CANBERRA: Australian Prime Minister Scott Morrison issued a national apology to victims of child sex abuse in an emotional address to parliament Monday, acknowledging the state failed to stop “evil dark crimes” committed over decades.
“This was done by Australians to Australians, enemies in our midst, enemies in our midst,” Morrison told parliament in a nationally televised address.
“As a nation, we failed them, we forsook them, and that will always be our shame,” he said, his voice cracking as he recounted abuse that permeated religious and state-backed institutions.
Decrying abuse that happened “day after day, week after week, month after month, year after year, decade after decade” in schools, churches, youth groups, scout groups, orphanages, sports clubs and family homes, Morrison declared a new national credo in the face of allegations: “We believe you.”
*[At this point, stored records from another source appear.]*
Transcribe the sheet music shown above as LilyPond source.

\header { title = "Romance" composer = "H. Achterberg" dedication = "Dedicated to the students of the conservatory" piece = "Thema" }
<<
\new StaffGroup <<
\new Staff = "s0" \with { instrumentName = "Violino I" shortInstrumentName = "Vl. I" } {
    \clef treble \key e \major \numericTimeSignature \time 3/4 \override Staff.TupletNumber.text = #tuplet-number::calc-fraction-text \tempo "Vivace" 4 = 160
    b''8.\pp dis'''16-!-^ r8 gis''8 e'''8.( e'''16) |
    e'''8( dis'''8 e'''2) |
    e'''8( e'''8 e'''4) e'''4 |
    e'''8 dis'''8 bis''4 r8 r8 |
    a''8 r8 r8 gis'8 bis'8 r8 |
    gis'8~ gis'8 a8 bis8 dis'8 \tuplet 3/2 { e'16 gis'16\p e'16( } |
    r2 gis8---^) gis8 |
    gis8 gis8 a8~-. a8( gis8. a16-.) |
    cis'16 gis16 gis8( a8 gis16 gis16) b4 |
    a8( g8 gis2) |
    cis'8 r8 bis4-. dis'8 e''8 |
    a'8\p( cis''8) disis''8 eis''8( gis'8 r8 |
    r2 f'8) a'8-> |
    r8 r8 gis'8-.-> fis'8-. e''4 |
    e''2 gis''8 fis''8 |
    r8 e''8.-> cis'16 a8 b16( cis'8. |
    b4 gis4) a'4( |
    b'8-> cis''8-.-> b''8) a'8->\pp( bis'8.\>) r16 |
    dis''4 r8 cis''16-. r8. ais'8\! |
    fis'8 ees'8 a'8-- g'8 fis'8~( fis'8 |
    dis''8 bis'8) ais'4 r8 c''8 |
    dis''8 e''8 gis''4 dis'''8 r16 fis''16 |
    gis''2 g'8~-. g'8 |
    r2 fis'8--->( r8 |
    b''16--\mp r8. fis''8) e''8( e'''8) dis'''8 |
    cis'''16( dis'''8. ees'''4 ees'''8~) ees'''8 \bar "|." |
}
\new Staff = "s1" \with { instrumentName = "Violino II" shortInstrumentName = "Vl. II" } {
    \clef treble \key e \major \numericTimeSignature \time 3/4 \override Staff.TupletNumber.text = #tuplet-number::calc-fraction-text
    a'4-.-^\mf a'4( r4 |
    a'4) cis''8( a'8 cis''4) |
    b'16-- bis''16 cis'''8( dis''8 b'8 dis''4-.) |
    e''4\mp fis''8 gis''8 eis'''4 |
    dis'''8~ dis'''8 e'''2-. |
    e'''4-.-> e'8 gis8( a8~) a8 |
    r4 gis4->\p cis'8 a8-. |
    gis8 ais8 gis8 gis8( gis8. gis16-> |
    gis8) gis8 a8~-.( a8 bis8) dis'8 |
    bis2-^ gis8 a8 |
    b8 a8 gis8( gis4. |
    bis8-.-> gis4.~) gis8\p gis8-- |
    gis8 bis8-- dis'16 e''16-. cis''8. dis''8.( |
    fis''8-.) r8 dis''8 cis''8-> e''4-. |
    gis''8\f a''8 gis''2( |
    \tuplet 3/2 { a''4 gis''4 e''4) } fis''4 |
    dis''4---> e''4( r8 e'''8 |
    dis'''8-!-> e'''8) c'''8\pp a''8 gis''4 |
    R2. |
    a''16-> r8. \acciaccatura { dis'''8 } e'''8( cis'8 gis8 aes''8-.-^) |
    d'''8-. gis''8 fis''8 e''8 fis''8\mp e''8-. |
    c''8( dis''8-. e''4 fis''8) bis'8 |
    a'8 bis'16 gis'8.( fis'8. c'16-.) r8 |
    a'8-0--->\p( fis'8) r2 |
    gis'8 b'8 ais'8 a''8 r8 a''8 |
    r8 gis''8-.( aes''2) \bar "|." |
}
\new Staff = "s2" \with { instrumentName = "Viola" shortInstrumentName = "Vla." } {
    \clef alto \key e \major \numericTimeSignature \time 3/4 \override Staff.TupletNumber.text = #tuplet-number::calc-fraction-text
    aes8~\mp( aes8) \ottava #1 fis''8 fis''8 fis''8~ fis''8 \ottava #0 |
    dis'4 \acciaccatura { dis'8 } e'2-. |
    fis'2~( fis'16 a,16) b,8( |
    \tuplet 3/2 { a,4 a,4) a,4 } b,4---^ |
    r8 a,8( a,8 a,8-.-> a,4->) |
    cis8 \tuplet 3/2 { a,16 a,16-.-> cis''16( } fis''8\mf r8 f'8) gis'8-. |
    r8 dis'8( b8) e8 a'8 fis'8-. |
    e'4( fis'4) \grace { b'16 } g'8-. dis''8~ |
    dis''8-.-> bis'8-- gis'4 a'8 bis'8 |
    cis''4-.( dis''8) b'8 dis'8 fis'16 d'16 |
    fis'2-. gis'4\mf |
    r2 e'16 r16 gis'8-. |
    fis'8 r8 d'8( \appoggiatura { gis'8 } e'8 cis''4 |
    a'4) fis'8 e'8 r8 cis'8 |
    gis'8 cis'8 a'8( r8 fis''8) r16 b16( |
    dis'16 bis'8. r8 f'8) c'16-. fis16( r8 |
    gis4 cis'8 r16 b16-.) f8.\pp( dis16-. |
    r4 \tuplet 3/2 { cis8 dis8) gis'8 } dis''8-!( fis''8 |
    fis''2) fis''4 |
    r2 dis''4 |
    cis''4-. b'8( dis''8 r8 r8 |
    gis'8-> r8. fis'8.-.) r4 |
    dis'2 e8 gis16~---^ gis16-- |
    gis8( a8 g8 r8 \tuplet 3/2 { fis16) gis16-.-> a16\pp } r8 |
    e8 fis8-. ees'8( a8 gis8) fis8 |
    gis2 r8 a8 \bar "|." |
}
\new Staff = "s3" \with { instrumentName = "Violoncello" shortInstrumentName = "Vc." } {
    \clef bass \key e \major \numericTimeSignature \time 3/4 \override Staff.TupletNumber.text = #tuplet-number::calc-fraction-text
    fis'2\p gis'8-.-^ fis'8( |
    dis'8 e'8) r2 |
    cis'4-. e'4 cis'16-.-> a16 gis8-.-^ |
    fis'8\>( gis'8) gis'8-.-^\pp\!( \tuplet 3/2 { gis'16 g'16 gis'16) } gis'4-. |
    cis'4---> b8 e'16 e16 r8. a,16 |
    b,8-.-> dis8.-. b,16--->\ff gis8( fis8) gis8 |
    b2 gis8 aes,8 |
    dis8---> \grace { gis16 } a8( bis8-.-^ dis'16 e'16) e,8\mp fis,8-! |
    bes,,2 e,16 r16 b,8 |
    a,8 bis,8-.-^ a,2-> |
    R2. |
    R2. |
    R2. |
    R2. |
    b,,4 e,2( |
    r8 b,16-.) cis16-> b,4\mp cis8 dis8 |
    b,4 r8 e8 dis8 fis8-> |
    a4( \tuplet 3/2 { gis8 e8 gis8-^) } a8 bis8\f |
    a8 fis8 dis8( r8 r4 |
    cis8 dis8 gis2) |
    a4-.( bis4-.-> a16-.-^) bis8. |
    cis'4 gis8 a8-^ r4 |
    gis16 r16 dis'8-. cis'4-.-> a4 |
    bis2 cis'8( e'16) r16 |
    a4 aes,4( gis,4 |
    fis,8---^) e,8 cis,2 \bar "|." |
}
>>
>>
“Today, we say sorry, to the children we failed. Sorry. To the parents whose trust was betrayed and who have struggled to pick up the pieces. Sorry. To the whistleblowers, who we did not listen to. Sorry.
“To the spouses, partners, wives, husbands, children, who have dealt with the consequences of the abuse, cover-ups and obstruction. Sorry. To generations past and present. Sorry.”
The state apology comes after a five-year Royal Commission that detailed more than 15,000 survivors’ harrowing child sex abuse claims involving thousands of institutions.
In parliament, lawmakers stood for a moment of silence following the remarks as hundreds of survivors looked on or watched in official events across the country.
Relatives of victims who have died wore the tags with the names of daughters and sons, brothers and sisters, for whom this apology comes too late.
A series of institutions have already apologized for their failings, including Australian Catholic leaders who have lamented the church’s “shameful” history of child abuse and cover-ups.
According to the Royal Commission, seven percent of Catholic priests in Australia were accused of abuse between 1950 and 2010, but the allegations were never investigated, with children ignored and even punished.
Some senior members of the church in Australia have been prosecuted and found guilty of covering up abuse.